● Extract to read:
[Start]

Adjustable mounting for embossing die elements
An adjustable mounting block assembly, particularly for embossing die elements used with cutting, scoring and/or punching dies, having a block adjustably mounted within a frame. The perimeter of the block is spaced from the frame, and adjustable opposed spacers extend between the block and the frame so as to adjust the position of the block within the frame.
The present invention relates to the mounting of embossing die elements, and more particularly it relates to an adjustable mounting for the inclusion of embossing elements with cutting, scoring and punching dies. The invention is described herein with specific reference to rule dies, and the incorportion of embossing elements therewith. However, this is done for illustrative purposes only, and it will be apparent that the invention is not necessarily limited to use with such dies.
Rule dies are well known and widely used. Generally, a rule die comprises a plurality of cutting rules and a plurality of scoring rules, all mounted on a die board or plate in an appropriate configuration, and cooperating with a counterplate. The counterplate has surface grooves along lines that correspond to the scoring rules. The rule die and the counterplate are positioned in face to face relation in a reciprocating press adapted to bring them together, with the cutting edges of the cutting rules just kissing the surface of the counterplate, and with the edges of the scoring rules entering the counterplate surface grooves. Thus, when paper board stock is placed between the die and counterplate, it will be cut and scored in accordance with the rule pattern on the die. One of the more common uses of these rule dies is to stamp out paper board box blanks, intended to be folded along the formed score lines and glued to form a box.

[End]

● Source excerpt:
[Start]

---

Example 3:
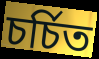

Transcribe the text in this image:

চর্চিত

[End]

● What you will do:
1) In the passage on mounting embossing die elements, what does the counterplate have along the lines that match the scoring rules?
2) Write the next part of the passage on mounting embossing die elements, picking up after its final sentence.

● Answers to the tasks:
1) Surface grooves.

2)
It is commonplace in such paper board boxes to include an embossing. The embossing may be of any character, such as verbal, or a design, or an emblem. The normal way to accomplish the embossing is to include embossing die elements within the rule die plate or board and the counterplate, so that the embossing is accomplished simultaneously with the cutting and scoring. Embossing requires the presence of both an embossing die and a counter or mating intaglio, positioned respectively on the counterplate and the die board in face to face relation to come together in registry when the rule die and counterplate are brought together by the press. Since embossing is normally a decorative feature, it is important to obtain good quality embossing on the paper board. Therefore, near perfect registry of the embossing die and intaglio is required, and that registry must be maintained within close tolerances throughout the use of the die. The primary objective of the present invention is to facilitate that registry.
Because of its special character, an embossing intaglio is frequently mounted on a separate embossing block, which is in turn fitted into the rule die board, and the same is normally true of the corresponding embossing die carried on the counterplate. The primary purpose of the present invention is to provide a mounting structure for receiving the embossing die or its intaglio, which enables the precise alignment and registry of these devices after they are mounted in the die board and/or the counterplate, and enables their ready in situ readjustment as required to maintain registry during the extended use of the rule die.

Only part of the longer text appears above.